The World Bank said on Wednesday it would stop providing financing to oil and gas projects after 2019, a move that analysts said may speed up the momentum towards clean energy investments by large global financial institutions.
The Washington-headquartered lender, whose current spending on energy accounts for 1 per cent of its annual budget, said it would channel 28 per cent of its lending to climate action by 2020. The announcement was made at the One Planet conference in Paris, convened by French president Emmanuel Macron, UN secretary general Antonio Guterres, and World Bank group president Jim Yong Kim.
The move follows similar initiatives by large financial institutions such as the US$1 trillion Norwegian sovereign wealth fund - the world's largest - which, in November said that it would sell all of its shares in oil and gas companies.
The global sentiment towards oil and gas investment is increasingly turning negative with large funds continuing to move away from fossil fuels. Even the large oil-producing nations such as Saudi Arabia are accelerating renewable energy programmes and phasing out subsidies.
"There is no doubt that, on balance, the global sentiment is increasingly hostile towards oil and gas, and the World Bank's announcement adds to it," said Carole Nakhle, chief executive of London-based energy advisory firm Crystol Energy. "However, until truly competitive alternatives are developed, the world will continue to see the dominance of fossil fuels in its primary energy mix for the foreseeable future."
Mohamed Ramady, professor at Dhahran-based King Fahd University of Petroleum and Minerals, said that the announcement will serve as a "wake up call" for producers in the Arabian Gulf to cut reliance on oil.
"It's part of a trend when you see oil producers like Norway readjusting their investments in oil and gas," he said, adding that investment hedge and ethical funds will continue to invest in clean energy and gas. "This will encourage the step towards reforms in Saudi Arabia and the UAE which are looking at nuclear energy and renewables."
The World Bank's energy portfolio has been spent on helping communities living off-grid in energy poor nations to get access to power. Around 1.06 billion people worldwide live in energy poverty with no access to electricity, while another three billion subsist on polluting and hazardous fuels such as wood, charcoal, coal and dung for heating and cooking purposes, according to the bank.
However, despite being a net oil exporting region, countries in the Middle East and North Africa such as Egypt and Yemen have populations suffering acute energy deficiency . Others, such as Lebanon, have felt the strain of huge energy import bills squeezing their budgets.
The World Bank has supported access to electricity in these countries by dispensing loans. On Monday, the bank signed a $1.15bn financing agreement with Egypt, which among other things supports energy security in the most populous Arab nation . Egypt hopes offshore gas discoveries in the Mediterranean will transform it into a net exporter of the fuel.
Mr Ramady said that the bank's phase-out will bite the energy poor nations the hardest.
, The World Bank however said that it would make exceptions.

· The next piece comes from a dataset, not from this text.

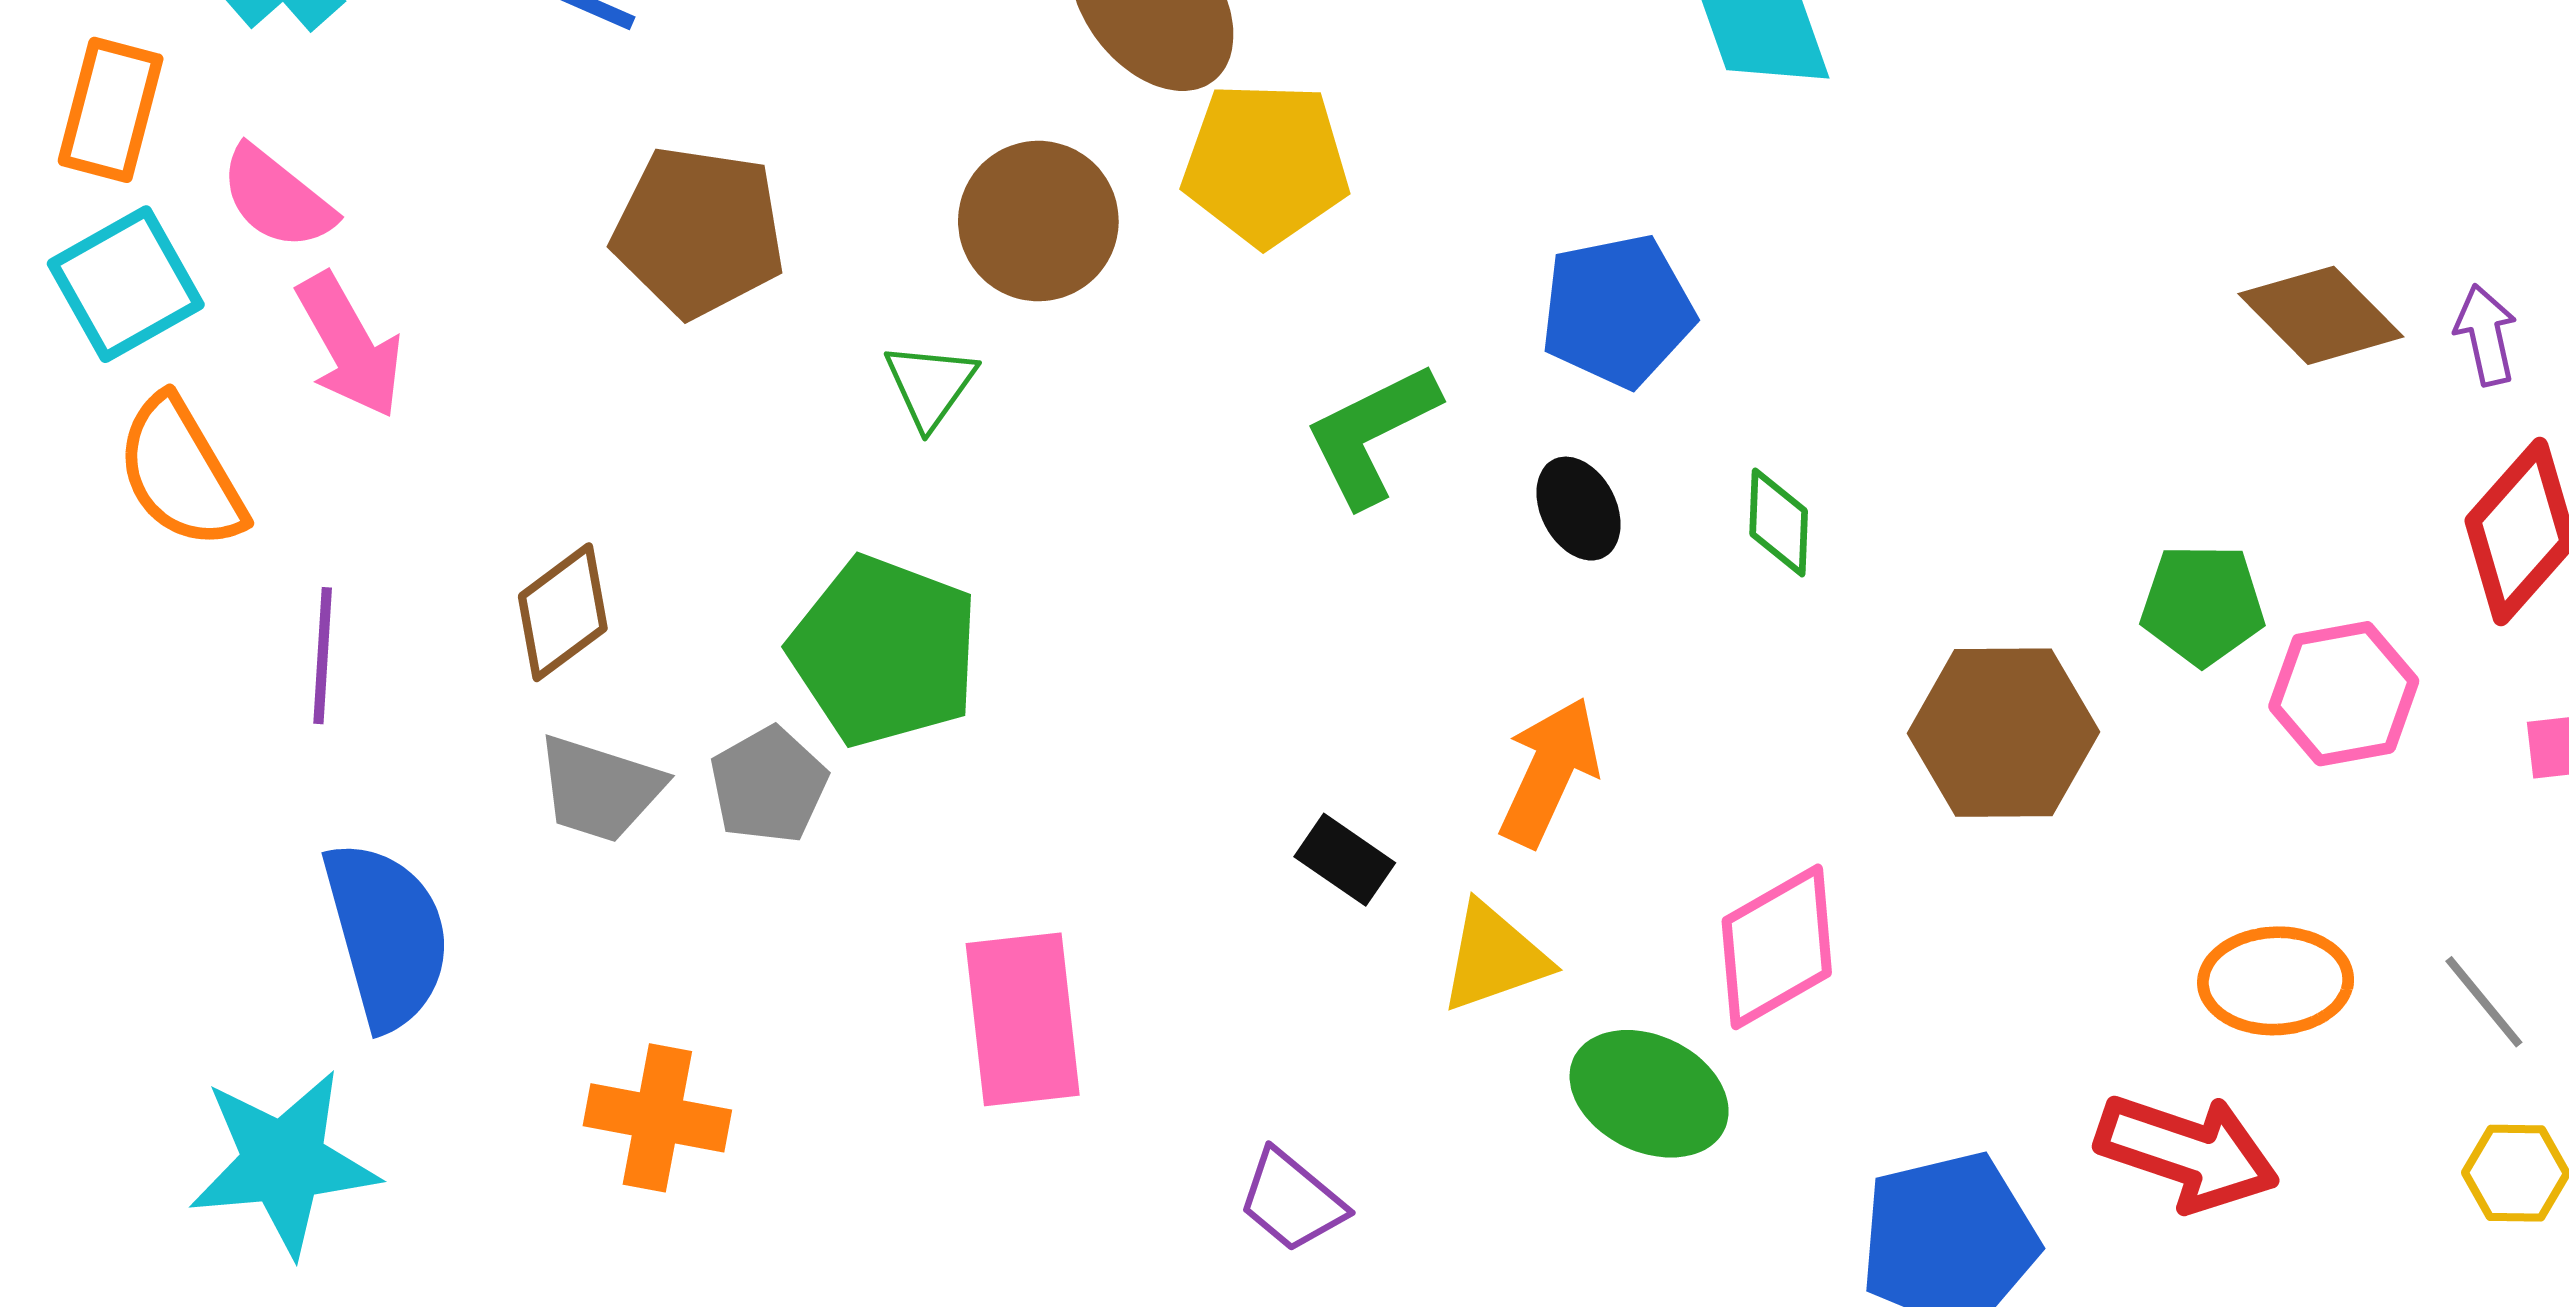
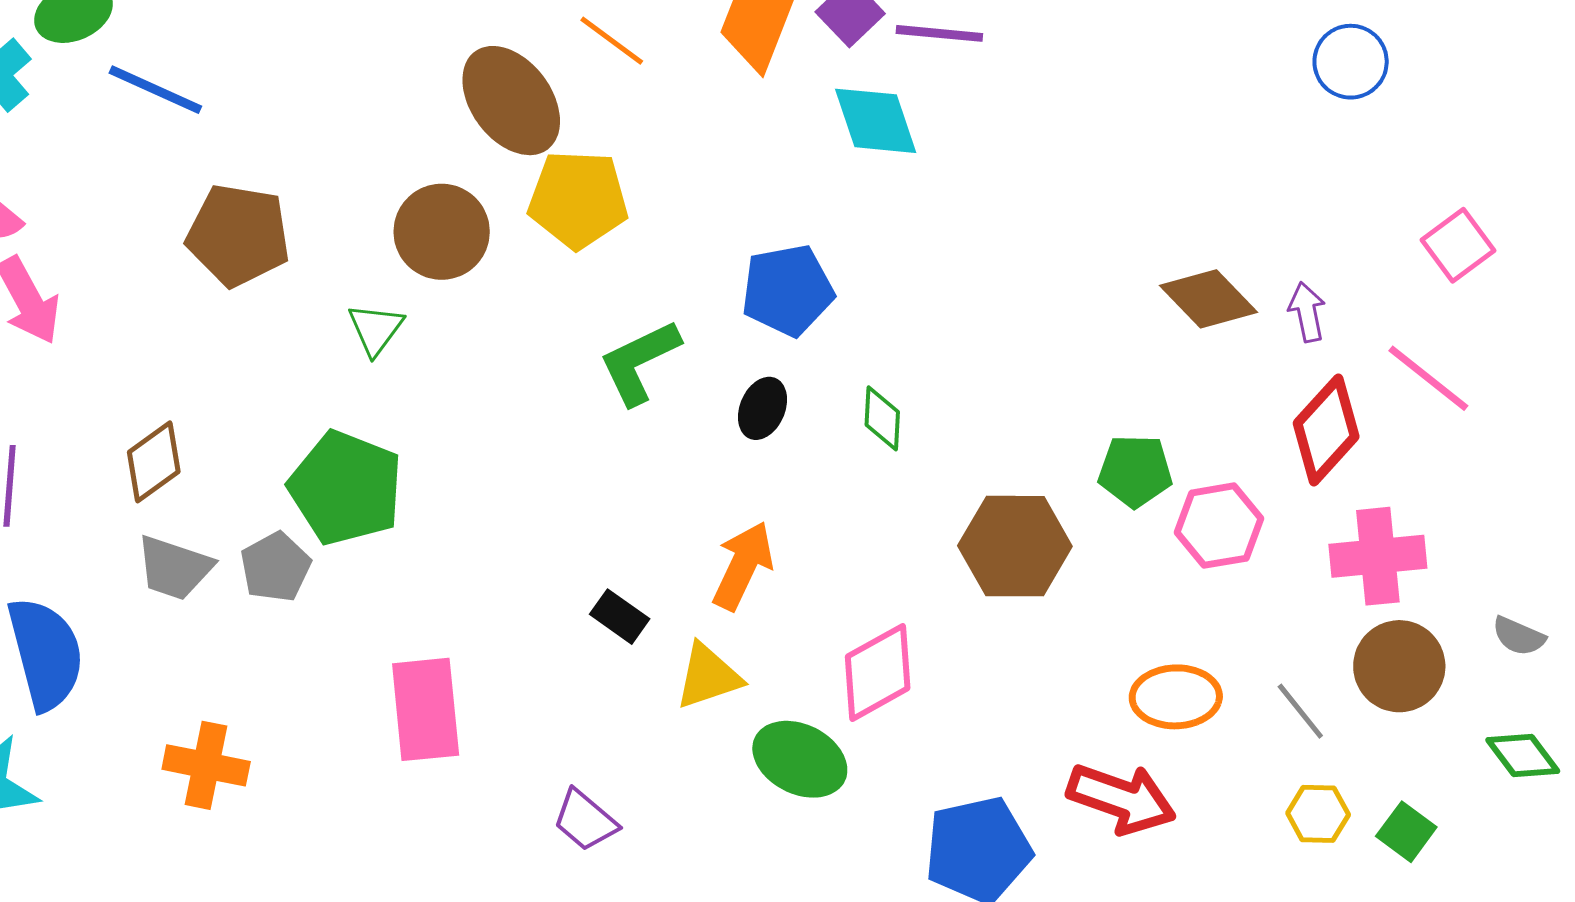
black ellipse: (1578, 509) -> (763, 408), turned 50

"Consideration will be given to financing upstream gas in the poorest countries where there is a clear benefit in terms of energy access for the poor and the project fits within the countries’ Paris Agreement commitments," it said in a statement.
The Paris Agreement is a global climate accord reached two years ago by around 200 countries that promised to limit global warming to 2 degrees or less by 2100 through lower carbon dioxide and other emissions.
The bank did not respond to emailed questions on its current and future spending targets for tackling energy poverty.